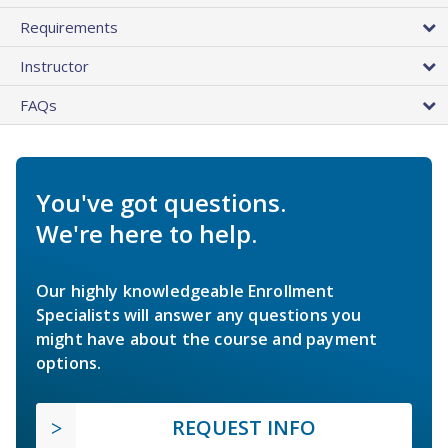
Requirements
Instructor
FAQs
You've got questions.
We're here to help.
Our highly knowledgeable Enrollment
Specialists will answer any questions you
might have about the course and payment
options.
REQUEST INFO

Required action
Rewrite the text of all the rows above, substituting "inquiries" for each occurrence of "questions" and leaving everything else unchanged. Omit the pictures.

Answer space
Requirements
Instructor
FAQs
You've got inquiries.
We're here to help.
Our highly knowledgeable Enrollment
Specialists will answer any inquiries you
might have about the course and payment
options.
REQUEST INFO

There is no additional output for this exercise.